Доктор рассказывал, что пишет мемуары и что большая часть этих мемуаров будет посвящена покойному брату. Никого это не удивляло, несмотря на то Что он прожил в три раза дольше своего брата и никто не знал, сколько еще проживет. (Никто бы не возражал, чтобы он дожил до ста лет, потому что он был совершенно безвредным существом.) И тем не менее все были уверены, что собственное жизнеописание займет у доктора не больше десяти страниц. Он был из той породы людей, которых благодаря железному здоровью и абсолютной незначительности обходят стороной все житейские невзгоды. Ни разу не решившись погрузить хоть копчик пальца в ледяной поток событий, они от жизни даже насморка получить не могут и, естественно, доживают до глубокой старости.
Целый час промучились гости в душной комнате. Здесь не разрешали курить и окон не открывали. Ионе и Силовану рта не удалось раскрыть. Говорили муж с женой, и бутылка, преподнесенная хозяину дома, так и не была распечатана.
От погибшего брата оставалось немного — тоненький сборник, вышедший в 20-е годы, и несколько фотографий — много ли документов бывает при себе у человека, попавшего в катастрофу?!
— Брат не любил сниматься, — объяснил доктор и положил на стол тяжелый альбом в бархатном переплете: — А здесь мои фотографии.
С каждой страницы смотрело одно и то же лицо — большеголовый кудрявый мальчуган, запечатленный на желтоватом картоне, с неизменным бантом на шее. Потом гимназист, еще дальше — студент…
Одним словом, доктор обещал помочь Ионе, хотя и заметил: с такой просьбой к нему обращаются впервые.
Затем муж с женой немного поговорили о театре, вспоминали какого-то одесского певца, наперебой восхищались давно забытыми премьерами и бенефисами.
На обратном пути Силован сказал Ионе:
— Вот тебе, пожалуйста: человек всю жизнь скачет на коне. Конь этот — его брат. А ведь могло быть наоборот. Оба они дети Посейдона. Всадника зовут Хрисаор, а коня Пегас.
— Что это такое? — удивился Иона.
— Это мифология, братец! — ответил Силован.
В тот же вечер Иона, Элисабед и Вахтанг провожали ребят, едущих на фронт. На вокзале собрался весь город. Гремел оркестр, произносились речи. В дверях вагона стоял пожилой лейтенант и платком то и дело отирал пот, ручьями стекающий со лба. Добровольцы высовывались в окна и махали девочкам, растерянно стоявшим в ряд у стены. Женщины плакали. Завидев Вахтанга, кто-то из одноклассников крикнул (наверное, просто так, без всякого злого умысла).

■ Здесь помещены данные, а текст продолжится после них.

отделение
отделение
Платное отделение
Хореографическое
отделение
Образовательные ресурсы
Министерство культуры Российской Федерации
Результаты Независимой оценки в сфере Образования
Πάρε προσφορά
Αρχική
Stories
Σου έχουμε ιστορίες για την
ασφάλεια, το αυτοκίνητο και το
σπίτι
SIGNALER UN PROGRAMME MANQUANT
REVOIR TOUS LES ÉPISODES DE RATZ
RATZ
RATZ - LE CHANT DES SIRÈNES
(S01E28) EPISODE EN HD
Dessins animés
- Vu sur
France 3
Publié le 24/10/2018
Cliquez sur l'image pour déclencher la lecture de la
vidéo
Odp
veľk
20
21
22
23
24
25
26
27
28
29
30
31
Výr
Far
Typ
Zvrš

— Эй, Вахтанг, ты что, не едешь?
Элисабед сорвала с сына очки и, чуть не плача, показала их всем — едущим и провожающим:
— Как он может поехать, скажите, как?!
Ребята захохотали. Им уже было все равно.
И вдруг стало тихо. Потому что все скорее почувствовали, чем увидели, что эшелон тронулся. Лейтенант на ходу вскочил в вагон. Толпа с гулом двинулась вслед за набирающим скорость составом. И казалось, что люди несут вагон на своих плечах. Оркестр все гремел. А Вахтанг стоял на том же месте, низко опустив голову.

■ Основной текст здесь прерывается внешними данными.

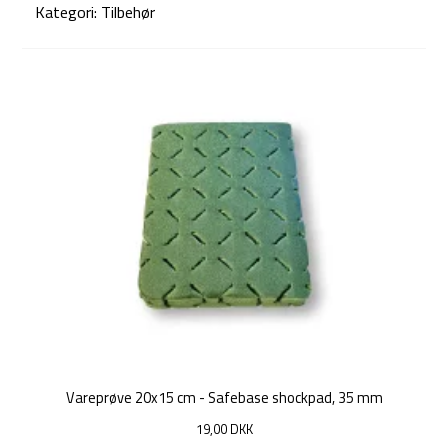
Kategori:
Tilbehør
Vareprøve 20x15 cm - Safebase shockpad, 35 mm
19,00 DKK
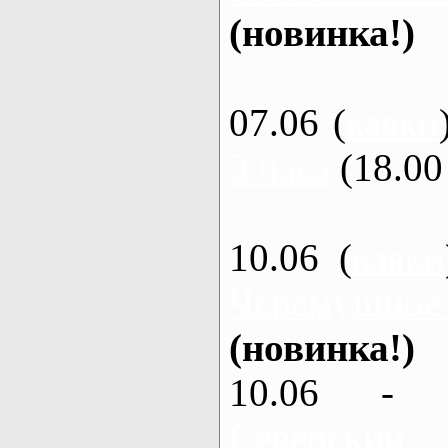
(новинка!)
07.06 (
каяки
3 часа
(18.00 
10.06 (
каяки
Черемушное
(новинка!)
10.06 - 
Северский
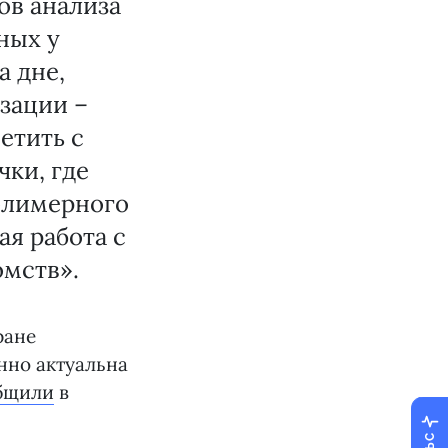
ов анализа
ных у
а дне,
изации –
етить с
ки, где
олимерного
ая работа с
мств».
ране
нно актуальна
бщили
в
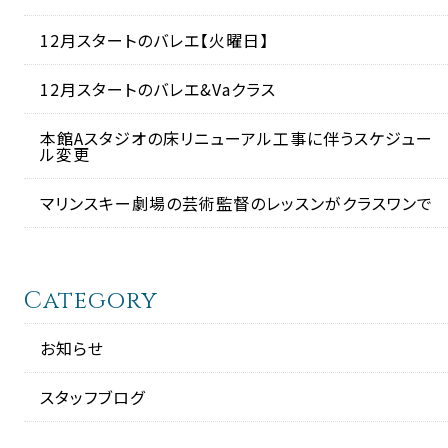
12月スタートのバレエ【火曜日】
12月スタートのバレエ&Vaクラス
本館Aスタジオの床リニューアル工事に伴うスケジュー
ル変更
マリンスキー劇場の芸術監督のレッスンがクラスワンで
Category
お知らせ
スタッフブログ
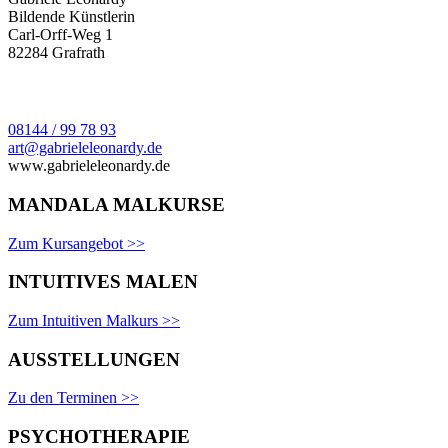
Bildende Künstlerin
Carl-Orff-Weg 1
82284 Grafrath
08144 / 99 78 93
art@gabrieleleonardy.de
www.gabrieleleonardy.de
MANDALA MALKURSE
Zum Kursangebot >>
INTUITIVES MALEN
Zum Intuitiven Malkurs >>
AUSSTELLUNGEN
Zu den Terminen >>
PSYCHOTHERAPIE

Домой они возвращались молча.
Смеркалось.
И город казался опустевшим.
Прожектора, как ножницы, кромсали небо.
Через несколько дней Вахтанг уехал на фронт. Элисабед слегла. Она лежала, раскрытыми глазами уставясь в потолок, или плакала, повернувшись к стене.

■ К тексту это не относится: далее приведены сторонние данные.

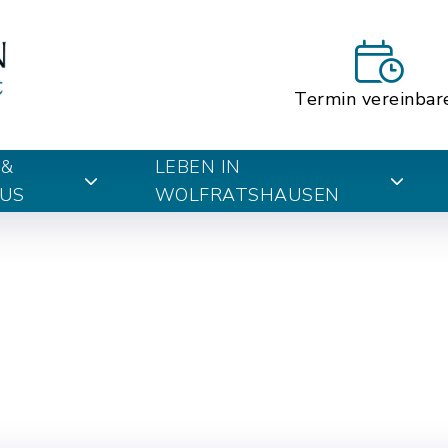
Termin vereinbar
 &
LEBEN IN
US
WOLFRATSHAUSEN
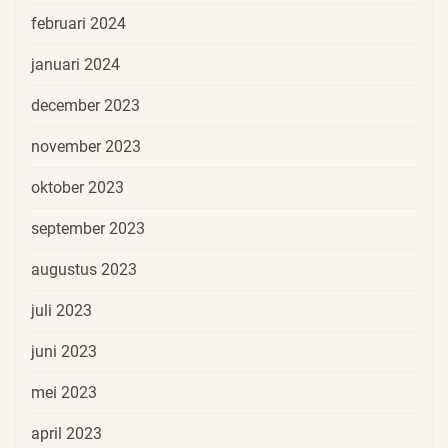
februari 2024
januari 2024
december 2023
november 2023
oktober 2023
september 2023
augustus 2023
juli 2023
juni 2023
mei 2023
april 2023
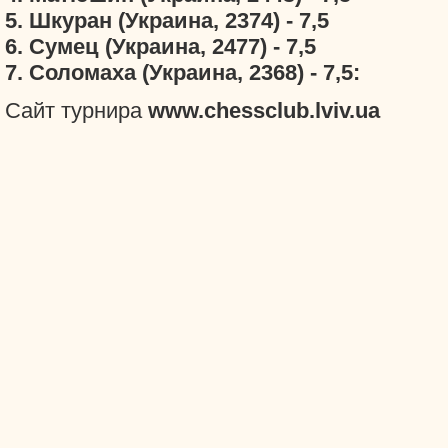
5. Шкуран (Украина, 2374) - 7,5
6. Сумец (Украина, 2477) - 7,5
7. Соломаха (Украина, 2368) - 7,5:
Сайт турнира
www.chessclub.lviv.ua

— Мы с тобой не одни, — утешал жену Иона, — вся страна воюет. И всем жалко своих детей.
Пришел врач, брат умершего в юности поэта. Осмотрел больную, пожал плечами и ушел, не выписав рецепта. «Потому что, — сказал он, — нет лекарства от этой болезни». Он ласково похлопал Иону по спине.
— Жалок человек, — продекламировал он, когда Иона проводил его до дому. — Между прочим, это слова моего брата.
Элисабед не разговаривала с Ионой. Не замечала, как будто его вовсе на свете не было.
«Все меня как-то не так понимают», — думал Иона, смиряясь с мыслью, что все правы, а он просто себя обманывает. Дожил до седых волос, так и не научившись языку, на котором люди поверяют друг другу свои страдания. Это был особый язык, и кто не овладел им, оставался на всю жизнь растерянным и удивленным, как Иона.